Parameter file must have two methods, one using the integer parameter read () method and the readline () method does not require a parameter. Both methods should return bytes. Therefore, a binary file can be opened for reading a disk file,
io.BytesIO
object, or to satisfy any other custom object for this interface.Optional keyword parameters fix_imports, encoding, and errors, for controlling compatibility support Python 2 stream generated pickle. If fix_imports true, the pickle will attempt to map the old name of the Python 2 to Python 3 new name used. Error coding and decoding tell how pickle Python 2 Example 8 encoded string; these default were 'ASCII' and 'strict'. The encoder may be a "byte" object instances such as 8 byte string read. Use
encoding='latin1'
required to take storage arrays and examples of NumPydatetime
,date
andtime
is decoded Python 2.
-
pickle.
loads
(bytes_object,*,fix_imports = True,encoding =“ASCII”,errors =“strict” ) -
From
bytes
reading the object hierarchy pickle wherein the specified object and returns a reconstructed object hierarchy.Pickle protocol version is automatically detected, and therefore does not require protocol parameters. More than pickle objects in bytes will be ignored.

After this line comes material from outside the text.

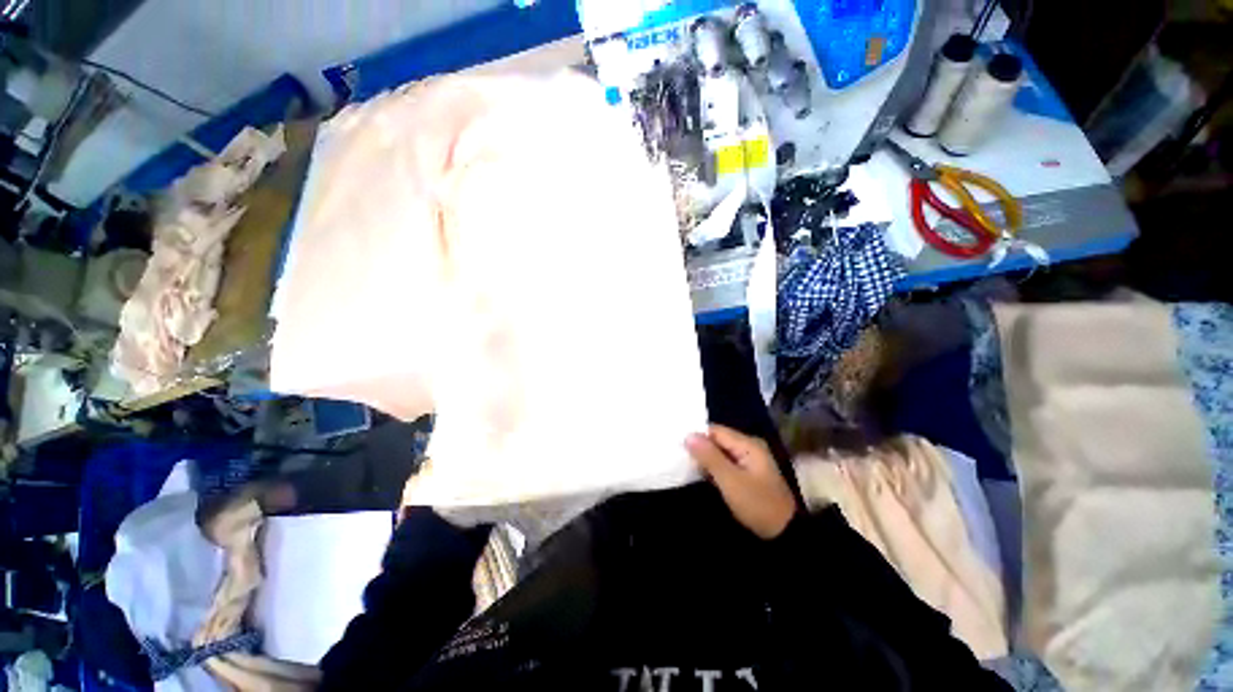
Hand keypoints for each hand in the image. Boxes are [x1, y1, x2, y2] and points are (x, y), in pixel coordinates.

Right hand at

import numpy as np import pickle import io if __name__ == '__main__': path = 'test' f = open(path, 'wb') data = {'a':123, 'b':'ads', 'c':[[1,2],[3,4]]} pickle.dump(data, f) f.close() f1 = open(path, 'rb') data1 = pickle.load(f1) print(data1)
对于python格式的数据集,我们就可以使用pickle进行加载了,下面与cifar10数据集为例,进行读取和加载:
import numpy as np import pickle import random import matplotlib.pyplot as plt from PIL import Image path1 = 'D:\\tmp\cifar10_data\cifar-10-batches-py\data_batch_1' path2 = 'D:\\tmp\cifar10_data\cifar-10-batches-py\data_batch_2' path3 = 'D:\\tmp\cifar10_data\cifar-10-batches-py\data_batch_3' path4 = 'D:\\tmp\cifar10_data\cifar-10-batches-py\data_batch_4' path5 = 'D:\\tmp\cifar10_data\cifar-10-batches-py\data_batch_5' path6 = 'D:\\tmp\cifar10_data\cifar-10-batches-py\\test_batch' if __name__ == '__main__': with open(path1, 'rb') as fo: data = pickle.load(fo, encoding='bytes') # print(data[b'batch_label']) # print(data[b'labels']) # print(data[b'data']) # print(data[b'filenames']) print(data[b'data'].shape) images_batch = np.array(data[b'data']) images = images_batch.reshape([-1, 3, 32, 32]) print(images.shape) imgs = images[5, :, :, :].reshape([3, 32, 32]) img = np.stack((imgs[0, :, :], imgs[1, :, :], imgs[2, :, :]), 2) print(img.shape) plt.imshow(img) plt.axis('off') plt.show()
运行结果:
接下来就可以读取数据进行训练了。